Greene King, which reported a 7 per cent increase in first-half profits yesterday, could emerge as a "White Knight" after Marston's emergency general meeting on 9 December where shareholders will vote on the planned pounds 137.5m securitisation of its tenanted pub estate.
Greene King's chief executive Tim Bridge would not be drawn on the subject yesterday: "We're fully aware of what is going on. Beyond that I can't comment."
But it is understood that Greene King's management is conscious that adding Marston's predominantly Midlands estate to its own southern-dominated portfolio would increase the geographic coverage of both groups more than a Wolves deal. Marston said that it is "open to strategic opportunities" and the company has impressed the City with the integration of the Magic Pub Company group, acquired in 1996.
The possibility of a bid battle emerged as Marstons raised the stakes in its bid defence by offering more cash to shareholders. It said shareholders willreceive pounds 110m via a share buy-back, up from the pounds 60m previously announced.

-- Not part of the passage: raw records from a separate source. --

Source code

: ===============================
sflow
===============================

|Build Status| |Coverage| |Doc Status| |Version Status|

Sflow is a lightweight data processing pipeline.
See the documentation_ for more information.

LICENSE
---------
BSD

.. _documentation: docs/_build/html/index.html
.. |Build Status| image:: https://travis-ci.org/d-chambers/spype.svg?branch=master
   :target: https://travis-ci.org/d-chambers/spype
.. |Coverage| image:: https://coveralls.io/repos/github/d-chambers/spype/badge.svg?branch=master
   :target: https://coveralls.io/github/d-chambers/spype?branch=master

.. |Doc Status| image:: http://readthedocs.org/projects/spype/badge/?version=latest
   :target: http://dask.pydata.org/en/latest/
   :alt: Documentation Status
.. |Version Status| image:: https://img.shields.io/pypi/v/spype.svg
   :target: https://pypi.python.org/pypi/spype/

The buy-back, which is equivalent to 110p per share, will be funded from the pounds 137.5m to be received from the sale of its tenanted pub estate. The cash is conditional on the securitisation going through. Marston plans to use the remainder of the proceeds to invest in developing its managed estate, which includes the trendy Pitcher & Piano bars.
The raising of the buy-back was criticised by Wolves, which accused Marstons of "an inconsistent strategy". The Wolves offer is pitched at 280p per share. Yesterday Marston shares closed 0.5p higher at 297p. Wolves shares closed 2p higher at 427.5p.